** Opening Document passage block **

So this is, this is what’s going on in the Persian period. So 587 BCE, we have the destruction of Jerusalem. We have the forced migration of the people of Judah to Babylon. In 539-ish BCE, you have Cyrus the Great besieges—lays siege to Babylon and conquers it, effectively ending the Babylonian empire and taking over. And now we have what we affectionately refer to as the Persian period. So the Persian empire has taken over Mesopotamia, okay. And shortly afterwards, we have Cyrus—and this is, you know, praised in, in the book of Second Isaiah—allows the Judahites to return to their land. Some of them go, some of them stay, some of them are coming back and forth because this is now one of the provinces and it’s under, you know, the supervision of a Persian governor of some kind, but they appoint locals and things like this.

Dan McClellan 00:40:52

So we’re around 520 BCE. So this is like 19 years after the conquering of Babylon by Cyrus the Great. So the Judahites have been under Persian hegemony—or hegemony, if you’re nasty—for 19 years now. Okay. So they’re kind of settling in. And the story is we’re in… we’re back in the land of Israel and how are things going? What will we have?

Dan McClellan 00:41:52

Because, you know, they’re taking care of their own houses and their own crops and stuff like that. And there’s, you know, there’s a bit of a famine and Haggai’s like, it’s because y’all are neglecting the temple. You’re neglecting God’s house. That’s what you need to prioritize because otherwise this is covenant rebellion. God’s not going to fully fulfill the prophecy unless you’re actually following the rules.

Dan Beecher 00:42:21

Right? And it does say that. It does talk about how you have sown much and harvested little. You eat, but you never have enough. You drink, but you never have your fill. So, yes, the God is. And the idea here is that God is punishing everybody because. Because the temple ain’t built yet.

Dan McClellan 00:42:42

Yes, it is. In more or less in. In ruins because they got more important things to worry about. And Haggai’s like, this is the most important thing.

Dan Beecher 00:42:55

Yeah.

Dan McClellan 00:42:56

And I gestured for those of you who are listening and just have the audio. It was, you know, you should have seen it. Anyway, and then we get into chapter two of Haggai. The other chapter of Haggai.

** Closing Document passage block **
** Opening Data to process block **

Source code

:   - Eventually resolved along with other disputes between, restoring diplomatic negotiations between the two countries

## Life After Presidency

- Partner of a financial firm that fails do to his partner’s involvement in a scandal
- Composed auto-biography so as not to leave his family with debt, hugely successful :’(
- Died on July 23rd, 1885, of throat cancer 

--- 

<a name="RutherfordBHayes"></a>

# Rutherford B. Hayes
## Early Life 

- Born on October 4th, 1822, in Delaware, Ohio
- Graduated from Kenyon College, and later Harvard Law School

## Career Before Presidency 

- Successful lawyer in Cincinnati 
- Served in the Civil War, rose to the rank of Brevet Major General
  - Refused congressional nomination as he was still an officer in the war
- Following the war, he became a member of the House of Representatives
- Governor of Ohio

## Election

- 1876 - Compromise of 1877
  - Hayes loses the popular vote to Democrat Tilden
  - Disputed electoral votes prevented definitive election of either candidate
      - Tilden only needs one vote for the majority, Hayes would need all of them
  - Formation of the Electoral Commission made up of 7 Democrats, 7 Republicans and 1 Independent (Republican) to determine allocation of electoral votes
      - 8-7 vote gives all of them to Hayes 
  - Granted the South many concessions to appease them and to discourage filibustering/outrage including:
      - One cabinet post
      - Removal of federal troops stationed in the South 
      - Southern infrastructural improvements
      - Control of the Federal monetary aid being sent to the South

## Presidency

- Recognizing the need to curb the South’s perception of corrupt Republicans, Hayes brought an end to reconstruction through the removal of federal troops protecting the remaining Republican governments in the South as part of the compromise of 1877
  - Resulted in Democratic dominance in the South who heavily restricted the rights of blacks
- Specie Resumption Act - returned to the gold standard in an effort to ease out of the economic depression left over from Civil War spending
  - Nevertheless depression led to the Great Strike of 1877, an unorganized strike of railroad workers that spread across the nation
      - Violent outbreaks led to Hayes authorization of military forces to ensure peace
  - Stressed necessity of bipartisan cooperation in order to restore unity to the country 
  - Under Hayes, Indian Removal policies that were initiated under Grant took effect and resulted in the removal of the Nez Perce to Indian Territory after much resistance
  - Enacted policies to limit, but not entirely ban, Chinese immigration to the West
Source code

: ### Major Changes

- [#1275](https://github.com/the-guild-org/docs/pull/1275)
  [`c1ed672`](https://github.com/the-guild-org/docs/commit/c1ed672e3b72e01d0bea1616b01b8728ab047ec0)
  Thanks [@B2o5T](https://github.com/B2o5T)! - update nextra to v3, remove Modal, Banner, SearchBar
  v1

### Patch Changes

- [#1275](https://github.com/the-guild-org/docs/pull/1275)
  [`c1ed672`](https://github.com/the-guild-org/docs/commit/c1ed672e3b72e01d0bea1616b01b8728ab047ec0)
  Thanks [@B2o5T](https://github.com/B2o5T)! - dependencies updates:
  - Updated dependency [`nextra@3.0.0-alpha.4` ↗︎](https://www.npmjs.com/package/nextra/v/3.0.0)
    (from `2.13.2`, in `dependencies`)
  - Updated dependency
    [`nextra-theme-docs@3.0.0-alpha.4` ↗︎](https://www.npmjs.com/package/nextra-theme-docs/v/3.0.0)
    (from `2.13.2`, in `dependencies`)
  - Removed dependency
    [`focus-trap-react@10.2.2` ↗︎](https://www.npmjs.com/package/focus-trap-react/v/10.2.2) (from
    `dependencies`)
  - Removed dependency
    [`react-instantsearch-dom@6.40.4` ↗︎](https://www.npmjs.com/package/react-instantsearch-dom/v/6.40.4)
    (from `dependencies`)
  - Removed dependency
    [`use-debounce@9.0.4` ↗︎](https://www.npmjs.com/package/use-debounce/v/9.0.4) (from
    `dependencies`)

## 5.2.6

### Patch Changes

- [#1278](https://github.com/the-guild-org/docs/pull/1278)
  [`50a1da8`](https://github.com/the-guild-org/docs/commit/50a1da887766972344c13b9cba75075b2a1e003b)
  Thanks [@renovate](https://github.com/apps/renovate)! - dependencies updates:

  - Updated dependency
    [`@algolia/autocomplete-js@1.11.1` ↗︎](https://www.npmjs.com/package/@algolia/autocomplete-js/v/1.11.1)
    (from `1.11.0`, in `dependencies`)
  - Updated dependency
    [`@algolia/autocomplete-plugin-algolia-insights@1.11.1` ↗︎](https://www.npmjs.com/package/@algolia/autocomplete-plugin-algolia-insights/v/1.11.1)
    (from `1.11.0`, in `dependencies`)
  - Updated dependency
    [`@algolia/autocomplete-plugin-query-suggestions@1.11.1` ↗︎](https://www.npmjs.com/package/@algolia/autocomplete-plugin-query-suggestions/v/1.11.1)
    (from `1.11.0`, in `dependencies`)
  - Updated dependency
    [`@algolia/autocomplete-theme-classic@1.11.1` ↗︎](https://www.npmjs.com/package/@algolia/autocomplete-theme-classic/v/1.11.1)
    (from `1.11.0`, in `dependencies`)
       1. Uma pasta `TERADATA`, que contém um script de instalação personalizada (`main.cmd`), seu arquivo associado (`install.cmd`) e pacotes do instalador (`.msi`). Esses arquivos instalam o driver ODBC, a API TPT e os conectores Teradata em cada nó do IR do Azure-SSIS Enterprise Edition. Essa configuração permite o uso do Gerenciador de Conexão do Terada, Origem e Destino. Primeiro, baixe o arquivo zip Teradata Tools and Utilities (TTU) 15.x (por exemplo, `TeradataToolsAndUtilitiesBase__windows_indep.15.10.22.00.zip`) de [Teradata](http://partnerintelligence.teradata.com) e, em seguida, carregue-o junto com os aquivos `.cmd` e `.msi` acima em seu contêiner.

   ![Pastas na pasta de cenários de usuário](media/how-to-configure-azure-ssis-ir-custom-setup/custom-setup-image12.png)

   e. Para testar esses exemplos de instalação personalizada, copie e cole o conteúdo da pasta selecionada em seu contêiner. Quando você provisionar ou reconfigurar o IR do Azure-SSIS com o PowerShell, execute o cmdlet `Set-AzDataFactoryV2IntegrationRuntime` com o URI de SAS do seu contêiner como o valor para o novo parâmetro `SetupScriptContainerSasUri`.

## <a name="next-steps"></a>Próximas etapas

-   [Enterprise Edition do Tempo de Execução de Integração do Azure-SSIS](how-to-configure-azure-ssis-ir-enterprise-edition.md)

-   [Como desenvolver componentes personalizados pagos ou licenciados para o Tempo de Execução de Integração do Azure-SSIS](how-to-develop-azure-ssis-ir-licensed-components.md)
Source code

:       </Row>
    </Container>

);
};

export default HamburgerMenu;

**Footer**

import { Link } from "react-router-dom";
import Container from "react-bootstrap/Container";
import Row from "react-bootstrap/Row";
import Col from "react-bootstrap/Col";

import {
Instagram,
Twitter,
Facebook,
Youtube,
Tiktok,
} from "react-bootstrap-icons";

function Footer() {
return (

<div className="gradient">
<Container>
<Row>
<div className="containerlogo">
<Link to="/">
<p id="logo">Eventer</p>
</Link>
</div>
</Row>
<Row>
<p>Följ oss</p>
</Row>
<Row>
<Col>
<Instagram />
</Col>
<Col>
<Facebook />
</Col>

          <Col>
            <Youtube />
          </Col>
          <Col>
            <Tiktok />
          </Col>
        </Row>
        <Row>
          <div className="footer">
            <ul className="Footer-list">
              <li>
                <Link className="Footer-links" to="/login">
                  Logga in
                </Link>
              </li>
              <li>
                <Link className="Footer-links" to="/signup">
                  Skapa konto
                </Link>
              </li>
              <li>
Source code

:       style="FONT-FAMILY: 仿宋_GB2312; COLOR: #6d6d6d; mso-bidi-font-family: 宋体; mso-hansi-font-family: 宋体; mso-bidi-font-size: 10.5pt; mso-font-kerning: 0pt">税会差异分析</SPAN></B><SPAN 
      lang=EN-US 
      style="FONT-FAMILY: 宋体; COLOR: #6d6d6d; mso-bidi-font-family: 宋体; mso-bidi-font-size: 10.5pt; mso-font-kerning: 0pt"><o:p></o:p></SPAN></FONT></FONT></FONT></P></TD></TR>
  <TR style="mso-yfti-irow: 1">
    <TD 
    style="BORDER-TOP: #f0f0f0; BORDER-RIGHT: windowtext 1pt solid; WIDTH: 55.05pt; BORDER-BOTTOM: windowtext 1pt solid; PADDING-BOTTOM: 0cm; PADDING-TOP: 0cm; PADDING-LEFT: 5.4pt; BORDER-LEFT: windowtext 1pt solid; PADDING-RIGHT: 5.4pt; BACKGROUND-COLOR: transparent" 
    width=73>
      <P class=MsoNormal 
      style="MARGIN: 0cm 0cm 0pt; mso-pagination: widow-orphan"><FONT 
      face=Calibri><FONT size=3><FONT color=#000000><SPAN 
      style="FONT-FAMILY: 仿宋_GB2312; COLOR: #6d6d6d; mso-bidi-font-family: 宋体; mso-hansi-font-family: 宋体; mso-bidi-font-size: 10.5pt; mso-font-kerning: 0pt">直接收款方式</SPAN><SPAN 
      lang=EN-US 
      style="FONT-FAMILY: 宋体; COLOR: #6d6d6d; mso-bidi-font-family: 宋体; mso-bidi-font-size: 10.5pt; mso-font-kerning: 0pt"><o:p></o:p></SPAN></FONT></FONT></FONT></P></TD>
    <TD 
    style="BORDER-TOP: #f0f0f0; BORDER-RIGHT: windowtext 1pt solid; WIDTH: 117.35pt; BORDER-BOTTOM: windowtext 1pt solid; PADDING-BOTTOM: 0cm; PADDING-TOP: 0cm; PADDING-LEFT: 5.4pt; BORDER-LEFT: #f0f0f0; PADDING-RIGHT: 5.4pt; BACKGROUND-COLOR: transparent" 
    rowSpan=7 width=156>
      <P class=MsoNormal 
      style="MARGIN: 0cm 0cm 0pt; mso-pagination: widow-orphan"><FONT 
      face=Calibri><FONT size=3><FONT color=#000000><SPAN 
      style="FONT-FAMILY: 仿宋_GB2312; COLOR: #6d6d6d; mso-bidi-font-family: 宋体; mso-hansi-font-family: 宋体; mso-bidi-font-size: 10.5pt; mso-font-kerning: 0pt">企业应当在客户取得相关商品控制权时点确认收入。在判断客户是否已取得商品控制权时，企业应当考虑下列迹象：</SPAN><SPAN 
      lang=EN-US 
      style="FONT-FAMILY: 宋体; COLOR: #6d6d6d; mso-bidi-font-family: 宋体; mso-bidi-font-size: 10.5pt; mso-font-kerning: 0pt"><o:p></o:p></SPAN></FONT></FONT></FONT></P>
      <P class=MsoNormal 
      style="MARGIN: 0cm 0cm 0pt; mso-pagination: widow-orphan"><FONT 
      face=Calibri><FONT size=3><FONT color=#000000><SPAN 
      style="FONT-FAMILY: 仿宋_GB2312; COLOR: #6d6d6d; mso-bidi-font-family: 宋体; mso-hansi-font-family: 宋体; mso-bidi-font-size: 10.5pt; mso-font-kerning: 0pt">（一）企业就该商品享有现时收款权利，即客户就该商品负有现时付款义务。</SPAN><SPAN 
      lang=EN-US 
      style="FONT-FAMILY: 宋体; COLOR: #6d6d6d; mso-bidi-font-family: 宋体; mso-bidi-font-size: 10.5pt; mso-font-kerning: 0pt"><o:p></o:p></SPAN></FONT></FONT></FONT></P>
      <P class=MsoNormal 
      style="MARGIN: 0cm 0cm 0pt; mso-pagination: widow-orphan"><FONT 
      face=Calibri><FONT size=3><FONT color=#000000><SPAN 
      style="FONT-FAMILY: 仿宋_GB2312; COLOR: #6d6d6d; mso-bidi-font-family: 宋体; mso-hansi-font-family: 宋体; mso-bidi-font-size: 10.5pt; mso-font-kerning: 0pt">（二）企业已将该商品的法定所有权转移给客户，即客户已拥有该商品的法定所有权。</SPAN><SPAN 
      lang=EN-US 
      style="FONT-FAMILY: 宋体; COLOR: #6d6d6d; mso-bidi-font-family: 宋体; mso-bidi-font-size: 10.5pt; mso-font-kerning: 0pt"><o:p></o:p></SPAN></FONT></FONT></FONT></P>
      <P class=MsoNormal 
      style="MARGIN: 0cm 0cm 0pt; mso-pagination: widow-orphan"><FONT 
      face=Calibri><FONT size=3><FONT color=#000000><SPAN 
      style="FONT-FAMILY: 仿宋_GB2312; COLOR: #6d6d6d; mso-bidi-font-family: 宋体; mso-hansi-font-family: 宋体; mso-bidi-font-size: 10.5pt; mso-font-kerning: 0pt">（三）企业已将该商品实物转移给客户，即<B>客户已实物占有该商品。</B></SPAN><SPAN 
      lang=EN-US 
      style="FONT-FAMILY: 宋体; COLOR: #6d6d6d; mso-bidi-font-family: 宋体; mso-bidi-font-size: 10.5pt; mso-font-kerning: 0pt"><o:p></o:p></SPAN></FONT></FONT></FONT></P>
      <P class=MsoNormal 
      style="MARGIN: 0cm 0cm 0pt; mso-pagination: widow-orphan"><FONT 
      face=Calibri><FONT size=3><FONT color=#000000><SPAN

** Closing Data to process block **

▸ Activity list
(1) From the listing, convert the lines starting at the one containing "## Election" and ending at the one containing "## Presidency" into a Markdown table with the columns Row and Line, leaving out blank lines.
(2) Carry on the transcript about the book of Haggai from the point where it stops.

▸ Answers to the problems
(1)
| Row | Line |
|---|---|
| 1 | ## Election |
| 2 | - 1876 - Compromise of 1877 |
| 3 |   - Hayes loses the popular vote to Democrat Tilden |
| 4 |   - Disputed electoral votes prevented definitive election of either candidate |
| 5 |       - Tilden only needs one vote for the majority, Hayes would need all of them |
| 6 |   - Formation of the Electoral Commission made up of 7 Democrats, 7 Republicans and 1 Independent (Republican) to determine allocation of electoral votes |
| 7 |       - 8-7 vote gives all of them to Hayes  |
| 8 |   - Granted the South many concessions to appease them and to discourage filibustering/outrage including: |
| 9 |       - One cabinet post |
| 10 |       - Removal of federal troops stationed in the South  |
| 11 |       - Southern infrastructural improvements |
| 12 |       - Control of the Federal monetary aid being sent to the South |
| 13 | ## Presidency |

(2)
Dan Beecher 00:43:09

Yes.

Dan McClellan 00:43:10

And it’s. It starts one month later. So you got to imagine your little Bikini Bottom “one month later.” You. You get in there and they’re starting to rebuild the temple, and it’s just not as grand as we.

Dan Beecher 00:43:25

We should be clear for one thing about who Haggai is talking to. The governor of Judah is. Do. Would you say that name, please?

Dan McClellan 00:43:34

Zerubbabel.

Dan Beecher 00:43:36

Zerubbabel, which. That’s super fun.

Dan McClellan 00:43:38

Or.

Dan Beecher 00:43:39

Yeah, son of.

Dan McClellan 00:43:41

And that’s Shealtiel or Shealtiel is as.

Dan Beecher 00:43:46

It looks on the page.

Dan McClellan 00:43:49

This is where. This is where the sporting goods store got their name from.

Dan Beecher 00:43:51

Yeah, exactly.

Dan McClellan 00:43:52

They just. They cut it down a little bit, but.

Dan Beecher 00:43:55

So that’s the. So Zerubbabel is the. The governor of Judah, and Joshua, son of Jehozadak is. Is the. The high priest.

Dan McClellan 00:44:05

So this. This is interesting. Jehozadak is. You know, that name begins with a version of the Tetragrammaton. Right. So for. For folks who were like, well, they didn’t say the Tetragrammaton if they said this dude’s name. They kind of did say the. The Tetragrammaton. But yeah, and Jehozadak, that would be like Melchizedek. I mean, my king is Tzedek, which could have been the name of a deity, or it could just mean righteous or righteousness. And this is Adonai is righteous or righteousness or something.

Dan Beecher 00:44:37

Okay.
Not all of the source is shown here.